[Saved entries]
- - -

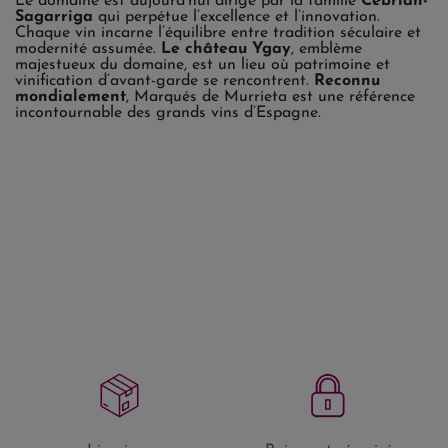
Le domaine est aujourd’hui dirigé par la famille
Cebrián-
Sagarriga
qui perpétue l’excellence et l’innovation.
Chaque vin incarne l’équilibre entre tradition séculaire et
modernité assumée.
Le château Ygay
, emblème
majestueux du domaine, est un lieu où patrimoine et
vinification d’avant-garde se rencontrent.
Reconnu
mondialement
, Marqués de Murrieta est une référence
incontournable des grands vins d’Espagne.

- - -

» EXERCISE BRIEF: Please show every line of the material that contains the string "domaine", treating uppercase and lowercase as different.

» COMPLETED EXERCISE:
Le domaine est aujourd’hui dirigé par la famille
majestueux du domaine, est un lieu où patrimoine et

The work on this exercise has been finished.